Rumaila Operating Organisation (ROO)
- Type: Private
- Industry: Petroleum
- Founded: 2010
- Founder: BP, PetroChina (both now BECL) South Oil Company (now Basra Oil Company) State Oil Marketing Company (SOMO)
- Headquarters: Rumaila oil field
- Website: http://www.rumaila.iq

= Rumaila Operating Organization =

Iraq-based petroleum company

Rumaila Operating Organisation (ROO) is the operator of the Rumaila oilfield in Iraq, one of the largest in the world. ROO is a joint venture between Basra Oil Company (BOC), Basra Energy Company Limited (BECL) and the State Oil Marketing Organization (SOMO).

==Overview==
Rumaila Operating Organization was founded by BP, PetroChina, the State Oil Marketing Organization (SOMO) and Basra Oil Company (BOC) (formerly South Oil Company (SOC)) in order to operate the 20-year rehabilitation and expansion of Rumaila oil field in southern Iraq, which was discovered in 1953 and has been in operation since 1954, with extensive exploration and production since the late 1960s / 1970s.

Rumaila oil field is part of the so-called class of super-giant oilfields, with more than one billion barrels of recoverable oil. Current estimations of Rumaila's total reserves lie around 17 billion barrels. Production from the field is around one third of the country's total oil output.

The field is located in Southern Iraq, around 30 miles (50km) from Kuwait's border and played an important role in the 1990 Gulf War, the 2003 Iraq invasion and following the Iraq war.

A new round for bidding of southern oil-fields in Iraq was first announced in 2008, following several years of turmoil due to the war and resulting in political and military unrest.

A Technical Service Contract was signed between BOC, bp, PetroChina and SOMO in 2009, detailing the establishment of ROO, and triggering the introduction of new technologies and infrastructure, training and equipment of staff, and an extensive drilling and expansion program at the Rumaila oilfield. ROO is the operator, Basra Energy Company (BECL) is now the lead contractor. BECL is wholly owned by BP and PetroChina, and owns and manages the companies' interested at the Rumaila oilfield in Iraq.The agreement was extended in 2014 so that it now runs until 2034.

Rumaila Operating Organisation planned to hire mainly local employees to oversee the operations, with a smaller number of technical experts and managers from bp and CNPC. The operations of the company were scheduled to begin in July 2010. Plans by the consortium detailed the spending of more than $15 billion, between 2010 and 2020, to develop the field.

Initial production targets were set to raise the average daily production from 1.06 to 1.2 million barrels per day (bpd) and were reached in December 2010. By 2014, the production consistently ran over 1.3 million bpd and by January 2017 it had reached over 1.4 million bpd. Production since 2010 has increased by over 35%.

Since construction began in 2010, more than 500 new wells have been drilled and 14 degassing stations were renovated, environmentally accessed and land cleaned up. The connecting infrastructure, new roads, maintenance buildings, staff and office buildings were erected around the same time period and a new cluster pump station and power station have also been built. Today the field has around 550 producing wells and 150 injection wells.

bp (38% ownership, headquartered in UK) and PetroChina (37%, China) had earlier signed a contract with SOC (25%, Iraq) in 2009 to develop and increase production at Rumaila field, Iraq's largest. In June 2022, with approval from the Government of Iraq, BECL assumed the lead contractor role at the Rumaila oilfield, under the existing Technical Services Contract to enable continued and optimized investment in the field, including enhanced access to external financing.

Under ROO, the field has produced around 5 billion barrels of oil in total, generating a revenue of around $500 billion.

Around 7,600 Iraqis work at Rumaila, assisted by over 100 experts from bp and PetroChina. Another estimated 35,000 locals are involved in operations at Rumaila through contractors, operating throughout the entire value and supply chain.

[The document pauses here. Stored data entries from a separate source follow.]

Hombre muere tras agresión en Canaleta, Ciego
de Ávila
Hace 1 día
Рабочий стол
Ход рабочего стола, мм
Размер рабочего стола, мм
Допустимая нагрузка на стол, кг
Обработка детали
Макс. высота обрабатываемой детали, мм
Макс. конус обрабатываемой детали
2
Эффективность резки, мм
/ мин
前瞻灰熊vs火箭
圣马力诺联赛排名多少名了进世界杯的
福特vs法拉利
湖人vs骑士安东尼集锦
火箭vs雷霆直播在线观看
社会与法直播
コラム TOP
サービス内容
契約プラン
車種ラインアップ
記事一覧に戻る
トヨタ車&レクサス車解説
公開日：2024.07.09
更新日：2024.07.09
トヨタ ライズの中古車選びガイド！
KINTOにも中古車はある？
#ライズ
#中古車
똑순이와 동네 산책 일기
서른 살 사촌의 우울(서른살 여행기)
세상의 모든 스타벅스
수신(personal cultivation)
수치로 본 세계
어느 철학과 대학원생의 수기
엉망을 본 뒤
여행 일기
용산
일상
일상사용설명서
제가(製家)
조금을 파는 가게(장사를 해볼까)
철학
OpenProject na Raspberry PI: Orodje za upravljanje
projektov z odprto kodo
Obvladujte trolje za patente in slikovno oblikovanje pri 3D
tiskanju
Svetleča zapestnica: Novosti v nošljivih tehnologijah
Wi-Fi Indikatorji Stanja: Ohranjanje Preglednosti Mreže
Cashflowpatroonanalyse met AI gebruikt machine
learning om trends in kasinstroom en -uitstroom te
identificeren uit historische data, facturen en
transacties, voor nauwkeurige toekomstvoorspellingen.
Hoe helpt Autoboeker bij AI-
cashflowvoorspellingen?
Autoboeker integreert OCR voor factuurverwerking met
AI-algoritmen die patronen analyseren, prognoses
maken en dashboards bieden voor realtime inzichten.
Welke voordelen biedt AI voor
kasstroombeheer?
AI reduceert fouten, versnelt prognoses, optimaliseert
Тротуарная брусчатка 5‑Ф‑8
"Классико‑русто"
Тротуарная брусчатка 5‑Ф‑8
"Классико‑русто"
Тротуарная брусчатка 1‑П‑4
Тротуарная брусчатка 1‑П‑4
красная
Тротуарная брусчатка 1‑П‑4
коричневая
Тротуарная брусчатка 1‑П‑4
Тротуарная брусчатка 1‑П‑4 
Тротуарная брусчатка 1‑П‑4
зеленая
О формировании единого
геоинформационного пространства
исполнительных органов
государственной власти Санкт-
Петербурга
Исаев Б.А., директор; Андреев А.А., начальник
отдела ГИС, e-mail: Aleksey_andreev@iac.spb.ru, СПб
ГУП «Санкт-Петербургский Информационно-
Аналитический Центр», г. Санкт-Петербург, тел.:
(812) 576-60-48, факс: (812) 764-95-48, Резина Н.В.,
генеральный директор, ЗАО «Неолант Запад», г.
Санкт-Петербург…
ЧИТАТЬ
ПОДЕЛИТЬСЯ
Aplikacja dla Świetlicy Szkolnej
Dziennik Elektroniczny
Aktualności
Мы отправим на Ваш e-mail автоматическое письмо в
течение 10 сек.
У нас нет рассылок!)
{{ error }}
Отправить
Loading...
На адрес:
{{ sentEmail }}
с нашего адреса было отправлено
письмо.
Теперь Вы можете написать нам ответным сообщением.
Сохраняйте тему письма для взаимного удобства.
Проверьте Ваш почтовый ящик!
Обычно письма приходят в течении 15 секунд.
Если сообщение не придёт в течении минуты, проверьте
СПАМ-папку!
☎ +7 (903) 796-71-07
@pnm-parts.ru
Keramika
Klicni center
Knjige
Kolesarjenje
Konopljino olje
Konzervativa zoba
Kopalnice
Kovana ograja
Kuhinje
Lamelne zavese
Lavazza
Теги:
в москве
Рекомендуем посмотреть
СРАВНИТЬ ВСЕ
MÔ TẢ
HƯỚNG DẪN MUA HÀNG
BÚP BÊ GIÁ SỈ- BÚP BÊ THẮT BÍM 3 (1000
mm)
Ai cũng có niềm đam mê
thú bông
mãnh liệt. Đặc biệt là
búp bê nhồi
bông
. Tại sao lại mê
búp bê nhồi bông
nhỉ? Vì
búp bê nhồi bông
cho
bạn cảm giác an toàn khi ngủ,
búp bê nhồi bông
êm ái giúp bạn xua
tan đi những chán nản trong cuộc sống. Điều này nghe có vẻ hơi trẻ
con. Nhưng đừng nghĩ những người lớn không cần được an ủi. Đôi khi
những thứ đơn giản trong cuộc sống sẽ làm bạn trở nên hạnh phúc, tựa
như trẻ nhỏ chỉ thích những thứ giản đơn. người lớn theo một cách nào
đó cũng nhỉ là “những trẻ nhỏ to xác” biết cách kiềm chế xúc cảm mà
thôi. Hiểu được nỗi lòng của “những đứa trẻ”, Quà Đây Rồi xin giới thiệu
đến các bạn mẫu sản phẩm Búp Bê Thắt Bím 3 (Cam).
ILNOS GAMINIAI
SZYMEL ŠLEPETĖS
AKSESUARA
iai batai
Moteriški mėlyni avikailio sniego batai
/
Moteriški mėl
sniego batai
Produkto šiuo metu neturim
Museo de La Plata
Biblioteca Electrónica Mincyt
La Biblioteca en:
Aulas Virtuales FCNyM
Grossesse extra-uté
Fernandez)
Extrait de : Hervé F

In 2021, the milestone of 5.0 Goilbbl of oil was also reached. In April 2025 ROO reported a production of 1371000 oilbbl/d.

==Philanthropy==
ROO also finances and runs The Rumaila Social Welfare Fund (SWF) and the Rumaila Education Fund (REF), providing different forms of support, training, education, health and infrastructural aids to communities surrounding the Rumaila oilfield.

For several years after 2012 ROO co-operated with the charity organization AMAR to support vulnerable people in the south of Iraq. The first project of this partnership was distributing food packages to over 1.000 families in need during the festival of Ramadan in July 2013. ROO also supports initiatives of emergency relief and health care, and strengthens local communities.